= TO-DO ITEM =
All that is wanted is a word-for-word copy of the data from its first line to the line containing "MENTIONS LÉGALES", both included.
-------- DATA PROVIDED
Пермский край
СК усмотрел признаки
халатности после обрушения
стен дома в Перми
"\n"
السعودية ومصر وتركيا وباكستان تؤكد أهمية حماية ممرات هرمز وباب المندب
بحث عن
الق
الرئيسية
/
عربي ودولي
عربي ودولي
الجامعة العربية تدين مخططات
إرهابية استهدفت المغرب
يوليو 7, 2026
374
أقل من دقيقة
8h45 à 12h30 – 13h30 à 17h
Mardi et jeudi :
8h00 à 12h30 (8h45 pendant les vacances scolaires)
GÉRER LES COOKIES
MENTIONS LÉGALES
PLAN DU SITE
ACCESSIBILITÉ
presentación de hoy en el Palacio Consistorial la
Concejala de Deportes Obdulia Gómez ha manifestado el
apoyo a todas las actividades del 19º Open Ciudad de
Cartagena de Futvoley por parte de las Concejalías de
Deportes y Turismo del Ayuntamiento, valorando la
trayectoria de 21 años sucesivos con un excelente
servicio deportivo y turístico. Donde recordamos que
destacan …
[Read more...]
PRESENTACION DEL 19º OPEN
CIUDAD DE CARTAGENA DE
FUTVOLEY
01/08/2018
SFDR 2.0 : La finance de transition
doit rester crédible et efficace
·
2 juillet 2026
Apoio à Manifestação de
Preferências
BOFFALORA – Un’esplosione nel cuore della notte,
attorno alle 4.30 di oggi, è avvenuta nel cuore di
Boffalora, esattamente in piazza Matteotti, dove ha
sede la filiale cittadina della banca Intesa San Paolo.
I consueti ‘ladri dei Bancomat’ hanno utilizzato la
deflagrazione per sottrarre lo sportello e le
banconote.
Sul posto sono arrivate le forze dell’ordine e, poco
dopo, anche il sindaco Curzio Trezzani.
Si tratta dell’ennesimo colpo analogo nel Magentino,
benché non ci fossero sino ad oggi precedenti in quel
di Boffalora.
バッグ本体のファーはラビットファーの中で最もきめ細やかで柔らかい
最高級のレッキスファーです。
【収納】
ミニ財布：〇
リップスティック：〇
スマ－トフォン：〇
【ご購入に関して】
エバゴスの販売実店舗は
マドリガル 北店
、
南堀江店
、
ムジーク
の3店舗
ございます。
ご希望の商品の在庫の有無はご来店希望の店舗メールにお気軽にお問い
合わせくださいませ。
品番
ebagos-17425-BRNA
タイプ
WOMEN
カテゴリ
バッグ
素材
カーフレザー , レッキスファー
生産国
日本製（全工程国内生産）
----------------
= YOUR RESPONSE =
Пермский край
СК усмотрел признаки
халатности после обрушения
стен дома в Перми
"\n"
السعودية ومصر وتركيا وباكستان تؤكد أهمية حماية ممرات هرمز وباب المندب
بحث عن
الق
الرئيسية
/
عربي ودولي
عربي ودولي
الجامعة العربية تدين مخططات
إرهابية استهدفت المغرب
يوليو 7, 2026
374
أقل من دقيقة
8h45 à 12h30 – 13h30 à 17h
Mardi et jeudi :
8h00 à 12h30 (8h45 pendant les vacances scolaires)
GÉRER LES COOKIES
MENTIONS LÉGALES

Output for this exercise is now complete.